Reputation: 635
I'm trying to get a feel for what input parameters might work well for my data so I am training multiple models and trying to compare the results. For some reason some of the models start will a loss of 0 even when accuracy is very low.
My code looks something like:
first=keras.models.Sequential()
first.add(keras.layers.LSTM(100, activation = 'tanh', input_shape = (X.shape[1], 1), return_sequences = True))
first.add(keras.layers.Dense(Y.shape[2], activation = 'softmax'))
first.compile(optimizer = 'rmsprop', loss = 'categorical_crossentropy', metrics=['categorical_accuracy'])
models["first"]=first
and I have a series of code blocks like that changing a few parameters in each one. Even before I try to fit the loss is already 0 (or 2.79e-7) for some of them, but not with any real consistency. Sometimes the first model will have that issue, sometimes the 3rd. I tried even just re-generating the data and the models when that happens, but when I do that the odds of the loss==0 issue seem to rise. The input data is in the form [[[5],[7],[3]...]...] and the labels were the same before I ran them though keras.utils.to_categorical and it is now 1 hot. I'm fairly certain the inputs and labels are correct as any given model works correctly most of the time.
Any suggestions would be useful at this point.
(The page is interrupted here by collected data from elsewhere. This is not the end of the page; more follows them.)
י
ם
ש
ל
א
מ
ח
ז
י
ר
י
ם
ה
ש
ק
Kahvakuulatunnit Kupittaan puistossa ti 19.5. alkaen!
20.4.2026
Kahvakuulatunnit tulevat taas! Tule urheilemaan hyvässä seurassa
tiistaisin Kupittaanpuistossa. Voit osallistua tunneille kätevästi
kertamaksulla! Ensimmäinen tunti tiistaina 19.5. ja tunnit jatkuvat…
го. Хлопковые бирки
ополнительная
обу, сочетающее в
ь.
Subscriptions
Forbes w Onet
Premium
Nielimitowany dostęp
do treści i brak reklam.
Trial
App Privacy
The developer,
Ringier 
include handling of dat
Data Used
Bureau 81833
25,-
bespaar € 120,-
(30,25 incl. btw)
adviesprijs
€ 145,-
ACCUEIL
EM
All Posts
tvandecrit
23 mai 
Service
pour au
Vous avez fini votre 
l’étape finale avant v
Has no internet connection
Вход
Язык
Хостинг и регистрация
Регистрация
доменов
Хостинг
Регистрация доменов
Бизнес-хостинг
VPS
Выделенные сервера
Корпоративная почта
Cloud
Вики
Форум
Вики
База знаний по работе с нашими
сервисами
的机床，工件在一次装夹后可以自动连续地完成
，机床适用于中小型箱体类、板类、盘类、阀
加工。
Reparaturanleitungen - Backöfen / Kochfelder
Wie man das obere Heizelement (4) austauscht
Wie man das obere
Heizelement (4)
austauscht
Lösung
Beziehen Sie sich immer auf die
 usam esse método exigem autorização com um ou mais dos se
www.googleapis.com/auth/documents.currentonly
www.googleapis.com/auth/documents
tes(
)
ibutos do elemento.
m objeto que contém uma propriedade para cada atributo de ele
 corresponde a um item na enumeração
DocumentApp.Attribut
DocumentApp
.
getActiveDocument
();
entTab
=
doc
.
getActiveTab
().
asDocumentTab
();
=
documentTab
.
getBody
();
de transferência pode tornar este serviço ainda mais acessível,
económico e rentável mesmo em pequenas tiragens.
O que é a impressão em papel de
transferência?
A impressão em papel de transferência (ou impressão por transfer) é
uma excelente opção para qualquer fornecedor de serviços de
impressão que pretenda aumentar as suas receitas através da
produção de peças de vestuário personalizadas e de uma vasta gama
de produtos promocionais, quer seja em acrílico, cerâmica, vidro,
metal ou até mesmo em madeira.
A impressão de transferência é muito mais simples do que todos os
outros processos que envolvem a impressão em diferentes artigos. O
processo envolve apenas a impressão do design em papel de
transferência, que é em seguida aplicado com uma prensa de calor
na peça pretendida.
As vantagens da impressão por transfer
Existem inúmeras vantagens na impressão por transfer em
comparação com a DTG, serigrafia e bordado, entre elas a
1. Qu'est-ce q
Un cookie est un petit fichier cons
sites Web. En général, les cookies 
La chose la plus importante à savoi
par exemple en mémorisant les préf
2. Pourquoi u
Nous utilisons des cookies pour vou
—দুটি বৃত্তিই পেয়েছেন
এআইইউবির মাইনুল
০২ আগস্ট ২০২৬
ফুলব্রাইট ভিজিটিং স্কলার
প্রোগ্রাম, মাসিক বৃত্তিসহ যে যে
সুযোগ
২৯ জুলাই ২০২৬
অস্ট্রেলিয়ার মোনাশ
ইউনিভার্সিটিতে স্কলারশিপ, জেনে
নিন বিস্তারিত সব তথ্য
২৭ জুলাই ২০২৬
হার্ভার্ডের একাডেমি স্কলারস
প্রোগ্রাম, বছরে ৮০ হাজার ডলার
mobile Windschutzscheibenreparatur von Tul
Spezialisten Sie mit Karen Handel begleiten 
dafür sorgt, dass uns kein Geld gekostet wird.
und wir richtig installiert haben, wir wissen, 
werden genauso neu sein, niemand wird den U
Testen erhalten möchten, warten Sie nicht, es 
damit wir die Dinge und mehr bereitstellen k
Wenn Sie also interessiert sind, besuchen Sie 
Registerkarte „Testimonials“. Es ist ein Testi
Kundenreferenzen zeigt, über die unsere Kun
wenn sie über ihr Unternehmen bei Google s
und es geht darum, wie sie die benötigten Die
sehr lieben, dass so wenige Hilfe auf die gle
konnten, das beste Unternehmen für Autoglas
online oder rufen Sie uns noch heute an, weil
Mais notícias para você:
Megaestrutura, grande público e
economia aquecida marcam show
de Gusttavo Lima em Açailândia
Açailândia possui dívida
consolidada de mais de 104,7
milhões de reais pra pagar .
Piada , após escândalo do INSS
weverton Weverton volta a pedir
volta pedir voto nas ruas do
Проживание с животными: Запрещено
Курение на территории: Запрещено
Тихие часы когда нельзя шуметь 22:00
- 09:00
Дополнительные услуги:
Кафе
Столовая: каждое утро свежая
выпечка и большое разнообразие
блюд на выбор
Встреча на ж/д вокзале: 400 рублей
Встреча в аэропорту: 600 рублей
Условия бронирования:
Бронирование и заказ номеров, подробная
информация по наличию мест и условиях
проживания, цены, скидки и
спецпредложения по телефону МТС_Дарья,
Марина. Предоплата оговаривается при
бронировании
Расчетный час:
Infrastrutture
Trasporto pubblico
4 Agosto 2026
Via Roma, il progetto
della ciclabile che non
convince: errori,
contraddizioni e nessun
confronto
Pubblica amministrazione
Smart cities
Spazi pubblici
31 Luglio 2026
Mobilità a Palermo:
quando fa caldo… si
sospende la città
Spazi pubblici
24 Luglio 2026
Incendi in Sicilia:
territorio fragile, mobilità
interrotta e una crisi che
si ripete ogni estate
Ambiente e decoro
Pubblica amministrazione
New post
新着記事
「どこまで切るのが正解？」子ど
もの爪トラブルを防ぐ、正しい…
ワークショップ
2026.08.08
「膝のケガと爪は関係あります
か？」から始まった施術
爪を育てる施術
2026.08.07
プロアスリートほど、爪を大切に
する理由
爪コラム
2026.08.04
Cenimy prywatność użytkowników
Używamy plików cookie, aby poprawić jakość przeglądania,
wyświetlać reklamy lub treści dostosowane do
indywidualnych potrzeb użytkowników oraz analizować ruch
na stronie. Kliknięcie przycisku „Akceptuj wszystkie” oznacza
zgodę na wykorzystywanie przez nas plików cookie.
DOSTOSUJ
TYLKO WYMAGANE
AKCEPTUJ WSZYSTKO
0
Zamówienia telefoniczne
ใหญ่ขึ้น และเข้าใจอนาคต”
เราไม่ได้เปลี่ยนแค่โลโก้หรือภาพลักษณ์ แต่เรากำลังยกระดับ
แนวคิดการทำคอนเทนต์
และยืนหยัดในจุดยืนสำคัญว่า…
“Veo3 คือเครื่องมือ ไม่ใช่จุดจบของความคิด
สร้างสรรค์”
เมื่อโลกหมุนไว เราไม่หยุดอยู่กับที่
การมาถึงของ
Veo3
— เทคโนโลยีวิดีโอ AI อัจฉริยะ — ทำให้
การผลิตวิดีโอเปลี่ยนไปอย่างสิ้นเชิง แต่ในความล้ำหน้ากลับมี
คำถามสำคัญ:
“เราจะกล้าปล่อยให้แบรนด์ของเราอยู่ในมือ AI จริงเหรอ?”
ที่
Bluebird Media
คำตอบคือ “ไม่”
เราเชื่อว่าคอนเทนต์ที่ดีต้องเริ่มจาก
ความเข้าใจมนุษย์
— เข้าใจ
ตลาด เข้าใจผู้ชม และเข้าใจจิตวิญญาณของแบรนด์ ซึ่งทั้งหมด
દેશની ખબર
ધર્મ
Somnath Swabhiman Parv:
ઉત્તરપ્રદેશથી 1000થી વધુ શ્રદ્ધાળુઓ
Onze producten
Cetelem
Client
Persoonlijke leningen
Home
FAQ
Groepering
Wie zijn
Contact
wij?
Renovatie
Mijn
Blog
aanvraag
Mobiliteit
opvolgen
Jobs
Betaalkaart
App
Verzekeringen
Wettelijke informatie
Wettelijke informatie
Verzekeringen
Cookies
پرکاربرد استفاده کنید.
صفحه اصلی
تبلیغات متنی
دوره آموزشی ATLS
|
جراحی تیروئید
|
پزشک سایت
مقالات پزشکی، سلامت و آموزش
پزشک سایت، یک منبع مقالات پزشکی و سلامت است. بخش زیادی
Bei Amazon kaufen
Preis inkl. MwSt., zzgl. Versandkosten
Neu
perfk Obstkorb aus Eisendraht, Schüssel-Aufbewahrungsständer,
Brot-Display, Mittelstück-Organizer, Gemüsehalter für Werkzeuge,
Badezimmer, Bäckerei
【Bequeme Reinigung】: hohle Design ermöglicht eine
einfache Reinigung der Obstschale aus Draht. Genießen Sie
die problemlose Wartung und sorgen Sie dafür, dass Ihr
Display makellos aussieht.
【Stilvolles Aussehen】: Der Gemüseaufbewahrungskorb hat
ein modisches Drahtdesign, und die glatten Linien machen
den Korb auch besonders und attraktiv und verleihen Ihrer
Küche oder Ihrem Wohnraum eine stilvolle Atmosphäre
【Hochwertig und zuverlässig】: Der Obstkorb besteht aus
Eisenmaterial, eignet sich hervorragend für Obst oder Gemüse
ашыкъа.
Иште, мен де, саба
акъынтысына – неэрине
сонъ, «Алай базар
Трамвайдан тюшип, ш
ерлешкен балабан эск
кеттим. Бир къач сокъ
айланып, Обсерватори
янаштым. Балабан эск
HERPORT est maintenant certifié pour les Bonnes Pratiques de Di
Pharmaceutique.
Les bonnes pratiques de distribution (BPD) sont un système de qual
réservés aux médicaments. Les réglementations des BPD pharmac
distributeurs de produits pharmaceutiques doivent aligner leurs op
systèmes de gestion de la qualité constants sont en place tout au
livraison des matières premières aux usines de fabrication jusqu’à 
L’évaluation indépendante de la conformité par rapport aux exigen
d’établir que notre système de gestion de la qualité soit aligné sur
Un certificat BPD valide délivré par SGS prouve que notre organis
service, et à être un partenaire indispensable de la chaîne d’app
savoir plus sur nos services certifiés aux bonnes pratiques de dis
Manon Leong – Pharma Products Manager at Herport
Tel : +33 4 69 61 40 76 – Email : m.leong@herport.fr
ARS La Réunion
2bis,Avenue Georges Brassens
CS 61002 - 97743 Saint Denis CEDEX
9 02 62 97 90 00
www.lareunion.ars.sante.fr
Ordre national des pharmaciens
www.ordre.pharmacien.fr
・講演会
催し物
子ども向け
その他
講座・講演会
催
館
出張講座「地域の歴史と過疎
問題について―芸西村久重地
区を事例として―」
EDIT: This seems to only happen when running on the GPU. When I force TensorFolw to run only on the CPU there are no issues. Any idea what causes issues on the GPU?
Upvotes: 1
Views: 626
Reputation: 478
Try setting your random seed for reproducibility:
random.seed(10)
Also, if the model is stateless, the cell states are reset at each sequence. But if not for example if your using stateful = True, you will need to reset states after each training run.
Upvotes: 1